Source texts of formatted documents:
● ● ● ● ●
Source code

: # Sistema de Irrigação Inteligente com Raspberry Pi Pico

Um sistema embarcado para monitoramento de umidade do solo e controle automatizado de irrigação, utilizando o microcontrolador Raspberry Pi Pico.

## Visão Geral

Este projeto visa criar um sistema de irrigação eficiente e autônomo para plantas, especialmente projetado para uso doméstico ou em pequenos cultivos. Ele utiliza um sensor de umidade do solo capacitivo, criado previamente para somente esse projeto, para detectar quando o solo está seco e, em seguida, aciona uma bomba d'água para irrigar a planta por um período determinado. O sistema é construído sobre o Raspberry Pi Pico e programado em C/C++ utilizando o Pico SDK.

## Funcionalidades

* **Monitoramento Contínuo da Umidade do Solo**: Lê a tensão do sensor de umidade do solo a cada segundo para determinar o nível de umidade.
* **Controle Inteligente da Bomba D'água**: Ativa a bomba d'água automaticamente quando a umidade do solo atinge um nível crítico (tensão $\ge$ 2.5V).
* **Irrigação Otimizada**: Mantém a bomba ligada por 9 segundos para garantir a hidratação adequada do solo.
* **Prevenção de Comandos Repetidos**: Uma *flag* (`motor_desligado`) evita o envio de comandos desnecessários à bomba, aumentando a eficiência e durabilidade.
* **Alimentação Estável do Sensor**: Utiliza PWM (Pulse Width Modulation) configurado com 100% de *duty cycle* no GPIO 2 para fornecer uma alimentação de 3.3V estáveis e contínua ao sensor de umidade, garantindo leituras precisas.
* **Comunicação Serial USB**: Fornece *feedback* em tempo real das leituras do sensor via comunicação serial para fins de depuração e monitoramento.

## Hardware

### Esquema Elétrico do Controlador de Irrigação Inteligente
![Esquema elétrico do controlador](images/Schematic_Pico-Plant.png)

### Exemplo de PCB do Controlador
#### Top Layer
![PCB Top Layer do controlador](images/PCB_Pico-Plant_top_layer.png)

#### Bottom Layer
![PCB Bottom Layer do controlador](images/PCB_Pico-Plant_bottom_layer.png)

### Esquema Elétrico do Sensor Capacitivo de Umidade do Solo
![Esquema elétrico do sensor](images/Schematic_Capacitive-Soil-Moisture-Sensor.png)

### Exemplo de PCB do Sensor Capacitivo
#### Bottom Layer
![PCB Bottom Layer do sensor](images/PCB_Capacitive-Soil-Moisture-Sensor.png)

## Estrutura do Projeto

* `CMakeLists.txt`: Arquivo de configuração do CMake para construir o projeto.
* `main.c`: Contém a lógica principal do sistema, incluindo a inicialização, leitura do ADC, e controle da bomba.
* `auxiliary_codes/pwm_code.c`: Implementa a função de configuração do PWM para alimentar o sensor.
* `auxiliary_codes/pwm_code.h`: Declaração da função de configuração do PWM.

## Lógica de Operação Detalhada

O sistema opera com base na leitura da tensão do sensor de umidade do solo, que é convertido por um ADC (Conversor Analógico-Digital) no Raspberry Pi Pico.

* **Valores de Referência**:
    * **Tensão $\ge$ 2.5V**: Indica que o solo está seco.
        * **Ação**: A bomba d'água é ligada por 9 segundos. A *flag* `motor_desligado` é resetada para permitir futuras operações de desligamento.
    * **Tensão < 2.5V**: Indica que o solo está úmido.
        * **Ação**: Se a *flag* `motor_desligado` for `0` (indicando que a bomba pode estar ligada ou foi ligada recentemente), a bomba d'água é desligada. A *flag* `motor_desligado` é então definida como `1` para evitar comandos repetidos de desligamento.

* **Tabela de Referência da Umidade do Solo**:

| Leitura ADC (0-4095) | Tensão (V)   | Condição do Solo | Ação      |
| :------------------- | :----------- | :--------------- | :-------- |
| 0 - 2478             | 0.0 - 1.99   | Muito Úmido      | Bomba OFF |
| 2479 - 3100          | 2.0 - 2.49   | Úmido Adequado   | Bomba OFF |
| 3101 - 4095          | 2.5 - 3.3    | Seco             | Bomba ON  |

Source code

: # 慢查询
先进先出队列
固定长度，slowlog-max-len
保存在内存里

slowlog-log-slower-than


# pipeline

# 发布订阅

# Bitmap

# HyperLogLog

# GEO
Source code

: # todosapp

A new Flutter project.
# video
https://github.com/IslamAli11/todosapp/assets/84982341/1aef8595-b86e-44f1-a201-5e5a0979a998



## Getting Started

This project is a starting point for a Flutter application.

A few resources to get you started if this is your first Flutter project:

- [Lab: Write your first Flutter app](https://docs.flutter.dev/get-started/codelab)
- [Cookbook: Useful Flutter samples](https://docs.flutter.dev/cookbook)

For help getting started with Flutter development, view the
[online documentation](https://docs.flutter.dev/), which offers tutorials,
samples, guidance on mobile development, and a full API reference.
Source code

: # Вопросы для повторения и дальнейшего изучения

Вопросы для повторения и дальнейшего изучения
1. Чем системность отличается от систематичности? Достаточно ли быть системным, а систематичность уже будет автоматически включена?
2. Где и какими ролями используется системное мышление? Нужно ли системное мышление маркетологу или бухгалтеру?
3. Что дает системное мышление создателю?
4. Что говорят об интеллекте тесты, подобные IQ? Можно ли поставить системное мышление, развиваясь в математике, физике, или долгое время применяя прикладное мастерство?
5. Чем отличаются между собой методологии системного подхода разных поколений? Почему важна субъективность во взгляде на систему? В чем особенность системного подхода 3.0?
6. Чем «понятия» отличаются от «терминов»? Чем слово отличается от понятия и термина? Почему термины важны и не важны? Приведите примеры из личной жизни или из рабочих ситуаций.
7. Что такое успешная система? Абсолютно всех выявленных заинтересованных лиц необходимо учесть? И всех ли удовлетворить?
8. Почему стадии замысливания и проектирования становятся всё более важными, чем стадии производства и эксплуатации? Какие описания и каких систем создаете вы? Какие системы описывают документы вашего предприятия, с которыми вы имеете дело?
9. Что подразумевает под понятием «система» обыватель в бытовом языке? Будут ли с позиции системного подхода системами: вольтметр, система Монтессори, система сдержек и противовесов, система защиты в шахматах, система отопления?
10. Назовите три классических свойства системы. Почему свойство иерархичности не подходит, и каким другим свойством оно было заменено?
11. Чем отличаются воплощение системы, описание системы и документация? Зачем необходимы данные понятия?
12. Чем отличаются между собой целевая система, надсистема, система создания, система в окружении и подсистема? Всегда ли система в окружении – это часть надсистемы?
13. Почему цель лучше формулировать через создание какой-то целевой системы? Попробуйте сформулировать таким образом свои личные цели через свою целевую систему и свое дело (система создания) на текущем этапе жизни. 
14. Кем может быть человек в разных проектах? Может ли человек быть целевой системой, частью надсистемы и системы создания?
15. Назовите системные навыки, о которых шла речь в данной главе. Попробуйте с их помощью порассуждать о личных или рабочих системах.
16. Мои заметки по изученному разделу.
● ● ● ● ●
> _WORK TO BE COMPLETED_
Please recast every line of the items above as a JSON list of strings, one string per line, leaving out the blank lines.

> _FINAL ANSWER_
[
  "Source code",
  ": # Sistema de Irrigação Inteligente com Raspberry Pi Pico",
  "Um sistema embarcado para monitoramento de umidade do solo e controle automatizado de irrigação, utilizando o microcontrolador Raspberry Pi Pico.",
  "## Visão Geral",
  "Este projeto visa criar um sistema de irrigação eficiente e autônomo para plantas, especialmente projetado para uso doméstico ou em pequenos cultivos. Ele utiliza um sensor de umidade do solo capacitivo, criado previamente para somente esse projeto, para detectar quando o solo está seco e, em seguida, aciona uma bomba d'água para irrigar a planta por um período determinado. O sistema é construído sobre o Raspberry Pi Pico e programado em C/C++ utilizando o Pico SDK.",
  "## Funcionalidades",
  "* **Monitoramento Contínuo da Umidade do Solo**: Lê a tensão do sensor de umidade do solo a cada segundo para determinar o nível de umidade.",
  "* **Controle Inteligente da Bomba D'água**: Ativa a bomba d'água automaticamente quando a umidade do solo atinge um nível crítico (tensão $\\ge$ 2.5V).",
  "* **Irrigação Otimizada**: Mantém a bomba ligada por 9 segundos para garantir a hidratação adequada do solo.",
  "* **Prevenção de Comandos Repetidos**: Uma *flag* (`motor_desligado`) evita o envio de comandos desnecessários à bomba, aumentando a eficiência e durabilidade.",
  "* **Alimentação Estável do Sensor**: Utiliza PWM (Pulse Width Modulation) configurado com 100% de *duty cycle* no GPIO 2 para fornecer uma alimentação de 3.3V estáveis e contínua ao sensor de umidade, garantindo leituras precisas.",
  "* **Comunicação Serial USB**: Fornece *feedback* em tempo real das leituras do sensor via comunicação serial para fins de depuração e monitoramento.",
  "## Hardware",
  "### Esquema Elétrico do Controlador de Irrigação Inteligente",
  "![Esquema elétrico do controlador](images/Schematic_Pico-Plant.png)",
  "### Exemplo de PCB do Controlador",
  "#### Top Layer",
  "![PCB Top Layer do controlador](images/PCB_Pico-Plant_top_layer.png)",
  "#### Bottom Layer",
  "![PCB Bottom Layer do controlador](images/PCB_Pico-Plant_bottom_layer.png)",
  "### Esquema Elétrico do Sensor Capacitivo de Umidade do Solo",
  "![Esquema elétrico do sensor](images/Schematic_Capacitive-Soil-Moisture-Sensor.png)",
  "### Exemplo de PCB do Sensor Capacitivo",
  "#### Bottom Layer",
  "![PCB Bottom Layer do sensor](images/PCB_Capacitive-Soil-Moisture-Sensor.png)",
  "## Estrutura do Projeto",
  "* `CMakeLists.txt`: Arquivo de configuração do CMake para construir o projeto.",
  "* `main.c`: Contém a lógica principal do sistema, incluindo a inicialização, leitura do ADC, e controle da bomba.",
  "* `auxiliary_codes/pwm_code.c`: Implementa a função de configuração do PWM para alimentar o sensor.",
  "* `auxiliary_codes/pwm_code.h`: Declaração da função de configuração do PWM.",
  "## Lógica de Operação Detalhada",
  "O sistema opera com base na leitura da tensão do sensor de umidade do solo, que é convertido por um ADC (Conversor Analógico-Digital) no Raspberry Pi Pico.",
  "* **Valores de Referência**:",
  "    * **Tensão $\\ge$ 2.5V**: Indica que o solo está seco.",
  "        * **Ação**: A bomba d'água é ligada por 9 segundos. A *flag* `motor_desligado` é resetada para permitir futuras operações de desligamento.",
  "    * **Tensão < 2.5V**: Indica que o solo está úmido.",
  "        * **Ação**: Se a *flag* `motor_desligado` for `0` (indicando que a bomba pode estar ligada ou foi ligada recentemente), a bomba d'água é desligada. A *flag* `motor_desligado` é então definida como `1` para evitar comandos repetidos de desligamento.",
  "* **Tabela de Referência da Umidade do Solo**:",
  "| Leitura ADC (0-4095) | Tensão (V)   | Condição do Solo | Ação      |",
  "| :------------------- | :----------- | :--------------- | :-------- |",
  "| 0 - 2478             | 0.0 - 1.99   | Muito Úmido      | Bomba OFF |",
  "| 2479 - 3100          | 2.0 - 2.49   | Úmido Adequado   | Bomba OFF |",
  "| 3101 - 4095          | 2.5 - 3.3    | Seco             | Bomba ON  |",
  "Source code",
  ": # 慢查询",
  "先进先出队列",
  "固定长度，slowlog-max-len",
  "保存在内存里",
  "slowlog-log-slower-than",
  "# pipeline",
  "# 发布订阅",
  "# Bitmap",
  "# HyperLogLog",
  "# GEO",
  "Source code",
  ": # todosapp",
  "A new Flutter project.",
  "# video",
  "https://github.com/IslamAli11/todosapp/assets/84982341/1aef8595-b86e-44f1-a201-5e5a0979a998",
  "## Getting Started",
  "This project is a starting point for a Flutter application.",
  "A few resources to get you started if this is your first Flutter project:",
  "- [Lab: Write your first Flutter app](https://docs.flutter.dev/get-started/codelab)",
  "- [Cookbook: Useful Flutter samples](https://docs.flutter.dev/cookbook)",
  "For help getting started with Flutter development, view the",
  "[online documentation](https://docs.flutter.dev/), which offers tutorials,",
  "samples, guidance on mobile development, and a full API reference.",
  "Source code",
  ": # Вопросы для повторения и дальнейшего изучения",
  "Вопросы для повторения и дальнейшего изучения",
  "1. Чем системность отличается от систематичности? Достаточно ли быть системным, а систематичность уже будет автоматически включена?",
  "2. Где и какими ролями используется системное мышление? Нужно ли системное мышление маркетологу или бухгалтеру?",
  "3. Что дает системное мышление создателю?",
  "4. Что говорят об интеллекте тесты, подобные IQ? Можно ли поставить системное мышление, развиваясь в математике, физике, или долгое время применяя прикладное мастерство?",
  "5. Чем отличаются между собой методологии системного подхода разных поколений? Почему важна субъективность во взгляде на систему? В чем особенность системного подхода 3.0?",
  "6. Чем «понятия» отличаются от «терминов»? Чем слово отличается от понятия и термина? Почему термины важны и не важны? Приведите примеры из личной жизни или из рабочих ситуаций.",
  "7. Что такое успешная система? Абсолютно всех выявленных заинтересованных лиц необходимо учесть? И всех ли удовлетворить?",
  "8. Почему стадии замысливания и проектирования становятся всё более важными, чем стадии производства и эксплуатации? Какие описания и каких систем создаете вы? Какие системы описывают документы вашего предприятия, с которыми вы имеете дело?",
  "9. Что подразумевает под понятием «система» обыватель в бытовом языке? Будут ли с позиции системного подхода системами: вольтметр, система Монтессори, система сдержек и противовесов, система защиты в шахматах, система отопления?",
  "10. Назовите три классических свойства системы. Почему свойство иерархичности не подходит, и каким другим свойством оно было заменено?",
  "11. Чем отличаются воплощение системы, описание системы и документация? Зачем необходимы данные понятия?",
  "12. Чем отличаются между собой целевая система, надсистема, система создания, система в окружении и подсистема? Всегда ли система в окружении – это часть надсистемы?",
  "13. Почему цель лучше формулировать через создание какой-то целевой системы? Попробуйте сформулировать таким образом свои личные цели через свою целевую систему и свое дело (система создания) на текущем этапе жизни. ",
  "14. Кем может быть человек в разных проектах? Может ли человек быть целевой системой, частью надсистемы и системы создания?",
  "15. Назовите системные навыки, о которых шла речь в данной главе. Попробуйте с их помощью порассуждать о личных или рабочих системах.",
  "16. Мои заметки по изученному разделу."
]